Stored data entries:
=-=-=-=-=

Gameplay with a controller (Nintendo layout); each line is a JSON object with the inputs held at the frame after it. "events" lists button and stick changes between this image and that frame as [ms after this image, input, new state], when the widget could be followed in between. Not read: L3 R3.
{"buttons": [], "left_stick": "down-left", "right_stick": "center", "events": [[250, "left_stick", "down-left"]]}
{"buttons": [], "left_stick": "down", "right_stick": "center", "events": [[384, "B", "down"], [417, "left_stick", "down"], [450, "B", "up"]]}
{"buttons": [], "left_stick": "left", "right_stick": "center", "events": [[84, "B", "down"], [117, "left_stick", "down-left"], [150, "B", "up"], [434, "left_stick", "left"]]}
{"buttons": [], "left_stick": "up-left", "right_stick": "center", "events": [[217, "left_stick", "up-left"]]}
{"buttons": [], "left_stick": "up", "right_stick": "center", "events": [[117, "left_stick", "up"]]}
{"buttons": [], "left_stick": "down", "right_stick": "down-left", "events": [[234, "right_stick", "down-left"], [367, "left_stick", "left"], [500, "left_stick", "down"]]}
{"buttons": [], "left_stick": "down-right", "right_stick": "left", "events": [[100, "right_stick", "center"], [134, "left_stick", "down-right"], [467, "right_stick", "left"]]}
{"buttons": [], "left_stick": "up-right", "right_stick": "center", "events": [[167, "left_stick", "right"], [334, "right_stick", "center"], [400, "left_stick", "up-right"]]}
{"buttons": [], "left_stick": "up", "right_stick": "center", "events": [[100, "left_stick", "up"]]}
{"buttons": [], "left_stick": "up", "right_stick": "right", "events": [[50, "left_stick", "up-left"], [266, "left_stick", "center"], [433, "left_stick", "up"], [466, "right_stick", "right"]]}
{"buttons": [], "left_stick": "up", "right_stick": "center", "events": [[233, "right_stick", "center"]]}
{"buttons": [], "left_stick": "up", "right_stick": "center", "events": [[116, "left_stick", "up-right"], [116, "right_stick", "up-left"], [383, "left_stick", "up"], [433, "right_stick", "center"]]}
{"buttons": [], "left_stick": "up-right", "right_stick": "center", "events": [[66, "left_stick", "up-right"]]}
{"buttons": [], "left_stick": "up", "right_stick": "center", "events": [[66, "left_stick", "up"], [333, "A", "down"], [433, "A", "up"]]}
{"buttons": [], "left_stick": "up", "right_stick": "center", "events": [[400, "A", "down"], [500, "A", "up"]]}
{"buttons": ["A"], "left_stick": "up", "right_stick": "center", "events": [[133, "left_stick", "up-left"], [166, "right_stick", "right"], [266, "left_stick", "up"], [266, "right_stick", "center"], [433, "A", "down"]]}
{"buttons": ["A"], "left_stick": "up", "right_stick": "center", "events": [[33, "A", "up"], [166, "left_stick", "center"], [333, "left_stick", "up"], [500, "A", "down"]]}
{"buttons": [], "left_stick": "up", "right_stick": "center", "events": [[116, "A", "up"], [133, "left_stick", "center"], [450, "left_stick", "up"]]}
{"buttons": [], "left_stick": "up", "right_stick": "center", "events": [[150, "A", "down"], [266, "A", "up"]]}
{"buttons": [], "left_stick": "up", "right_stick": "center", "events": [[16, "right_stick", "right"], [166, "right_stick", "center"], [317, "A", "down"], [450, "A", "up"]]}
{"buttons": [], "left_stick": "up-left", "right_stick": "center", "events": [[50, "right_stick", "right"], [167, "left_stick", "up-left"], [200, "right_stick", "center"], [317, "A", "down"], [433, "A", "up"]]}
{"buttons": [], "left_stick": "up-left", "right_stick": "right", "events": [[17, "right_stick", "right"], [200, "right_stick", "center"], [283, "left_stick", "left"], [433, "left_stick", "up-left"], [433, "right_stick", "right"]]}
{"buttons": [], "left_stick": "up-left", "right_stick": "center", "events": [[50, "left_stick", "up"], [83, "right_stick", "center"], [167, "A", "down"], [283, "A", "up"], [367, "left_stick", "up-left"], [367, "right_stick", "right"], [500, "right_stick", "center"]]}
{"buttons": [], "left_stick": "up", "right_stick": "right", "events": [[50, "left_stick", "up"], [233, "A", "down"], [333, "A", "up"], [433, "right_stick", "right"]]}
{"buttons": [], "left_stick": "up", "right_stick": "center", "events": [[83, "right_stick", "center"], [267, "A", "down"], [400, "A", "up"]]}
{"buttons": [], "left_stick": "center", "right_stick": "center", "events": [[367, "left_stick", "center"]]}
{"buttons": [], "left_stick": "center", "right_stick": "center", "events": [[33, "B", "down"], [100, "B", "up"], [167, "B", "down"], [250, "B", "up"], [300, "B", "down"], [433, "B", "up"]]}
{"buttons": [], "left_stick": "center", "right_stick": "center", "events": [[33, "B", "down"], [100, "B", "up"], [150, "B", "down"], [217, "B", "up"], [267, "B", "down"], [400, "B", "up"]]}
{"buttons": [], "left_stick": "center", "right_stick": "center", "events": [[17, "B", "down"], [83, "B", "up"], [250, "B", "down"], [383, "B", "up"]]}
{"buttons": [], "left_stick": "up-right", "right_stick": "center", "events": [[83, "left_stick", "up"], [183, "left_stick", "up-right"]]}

=-=-=-=-=

→ **GOAL OF THE EXERCISE**
Every record shown above must be echoed exactly.

→ **EXPECTED ANSWER**
Gameplay with a controller (Nintendo layout); each line is a JSON object with the inputs held at the frame after it. "events" lists button and stick changes between this image and that frame as [ms after this image, input, new state], when the widget could be followed in between. Not read: L3 R3.
{"buttons": [], "left_stick": "down-left", "right_stick": "center", "events": [[250, "left_stick", "down-left"]]}
{"buttons": [], "left_stick": "down", "right_stick": "center", "events": [[384, "B", "down"], [417, "left_stick", "down"], [450, "B", "up"]]}
{"buttons": [], "left_stick": "left", "right_stick": "center", "events": [[84, "B", "down"], [117, "left_stick", "down-left"], [150, "B", "up"], [434, "left_stick", "left"]]}
{"buttons": [], "left_stick": "up-left", "right_stick": "center", "events": [[217, "left_stick", "up-left"]]}
{"buttons": [], "left_stick": "up", "right_stick": "center", "events": [[117, "left_stick", "up"]]}
{"buttons": [], "left_stick": "down", "right_stick": "down-left", "events": [[234, "right_stick", "down-left"], [367, "left_stick", "left"], [500, "left_stick", "down"]]}
{"buttons": [], "left_stick": "down-right", "right_stick": "left", "events": [[100, "right_stick", "center"], [134, "left_stick", "down-right"], [467, "right_stick", "left"]]}
{"buttons": [], "left_stick": "up-right", "right_stick": "center", "events": [[167, "left_stick", "right"], [334, "right_stick", "center"], [400, "left_stick", "up-right"]]}
{"buttons": [], "left_stick": "up", "right_stick": "center", "events": [[100, "left_stick", "up"]]}
{"buttons": [], "left_stick": "up", "right_stick": "right", "events": [[50, "left_stick", "up-left"], [266, "left_stick", "center"], [433, "left_stick", "up"], [466, "right_stick", "right"]]}
{"buttons": [], "left_stick": "up", "right_stick": "center", "events": [[233, "right_stick", "center"]]}
{"buttons": [], "left_stick": "up", "right_stick": "center", "events": [[116, "left_stick", "up-right"], [116, "right_stick", "up-left"], [383, "left_stick", "up"], [433, "right_stick", "center"]]}
{"buttons": [], "left_stick": "up-right", "right_stick": "center", "events": [[66, "left_stick", "up-right"]]}
{"buttons": [], "left_stick": "up", "right_stick": "center", "events": [[66, "left_stick", "up"], [333, "A", "down"], [433, "A", "up"]]}
{"buttons": [], "left_stick": "up", "right_stick": "center", "events": [[400, "A", "down"], [500, "A", "up"]]}
{"buttons": ["A"], "left_stick": "up", "right_stick": "center", "events": [[133, "left_stick", "up-left"], [166, "right_stick", "right"], [266, "left_stick", "up"], [266, "right_stick", "center"], [433, "A", "down"]]}
{"buttons": ["A"], "left_stick": "up", "right_stick": "center", "events": [[33, "A", "up"], [166, "left_stick", "center"], [333, "left_stick", "up"], [500, "A", "down"]]}
{"buttons": [], "left_stick": "up", "right_stick": "center", "events": [[116, "A", "up"], [133, "left_stick", "center"], [450, "left_stick", "up"]]}
{"buttons": [], "left_stick": "up", "right_stick": "center", "events": [[150, "A", "down"], [266, "A", "up"]]}
{"buttons": [], "left_stick": "up", "right_stick": "center", "events": [[16, "right_stick", "right"], [166, "right_stick", "center"], [317, "A", "down"], [450, "A", "up"]]}
{"buttons": [], "left_stick": "up-left", "right_stick": "center", "events": [[50, "right_stick", "right"], [167, "left_stick", "up-left"], [200, "right_stick", "center"], [317, "A", "down"], [433, "A", "up"]]}
{"buttons": [], "left_stick": "up-left", "right_stick": "right", "events": [[17, "right_stick", "right"], [200, "right_stick", "center"], [283, "left_stick", "left"], [433, "left_stick", "up-left"], [433, "right_stick", "right"]]}
{"buttons": [], "left_stick": "up-left", "right_stick": "center", "events": [[50, "left_stick", "up"], [83, "right_stick", "center"], [167, "A", "down"], [283, "A", "up"], [367, "left_stick", "up-left"], [367, "right_stick", "right"], [500, "right_stick", "center"]]}
{"buttons": [], "left_stick": "up", "right_stick": "right", "events": [[50, "left_stick", "up"], [233, "A", "down"], [333, "A", "up"], [433, "right_stick", "right"]]}
{"buttons": [], "left_stick": "up", "right_stick": "center", "events": [[83, "right_stick", "center"], [267, "A", "down"], [400, "A", "up"]]}
{"buttons": [], "left_stick": "center", "right_stick": "center", "events": [[367, "left_stick", "center"]]}
{"buttons": [], "left_stick": "center", "right_stick": "center", "events": [[33, "B", "down"], [100, "B", "up"], [167, "B", "down"], [250, "B", "up"], [300, "B", "down"], [433, "B", "up"]]}
{"buttons": [], "left_stick": "center", "right_stick": "center", "events": [[33, "B", "down"], [100, "B", "up"], [150, "B", "down"], [217, "B", "up"], [267, "B", "down"], [400, "B", "up"]]}
{"buttons": [], "left_stick": "center", "right_stick": "center", "events": [[17, "B", "down"], [83, "B", "up"], [250, "B", "down"], [383, "B", "up"]]}
{"buttons": [], "left_stick": "up-right", "right_stick": "center", "events": [[83, "left_stick", "up"], [183, "left_stick", "up-right"]]}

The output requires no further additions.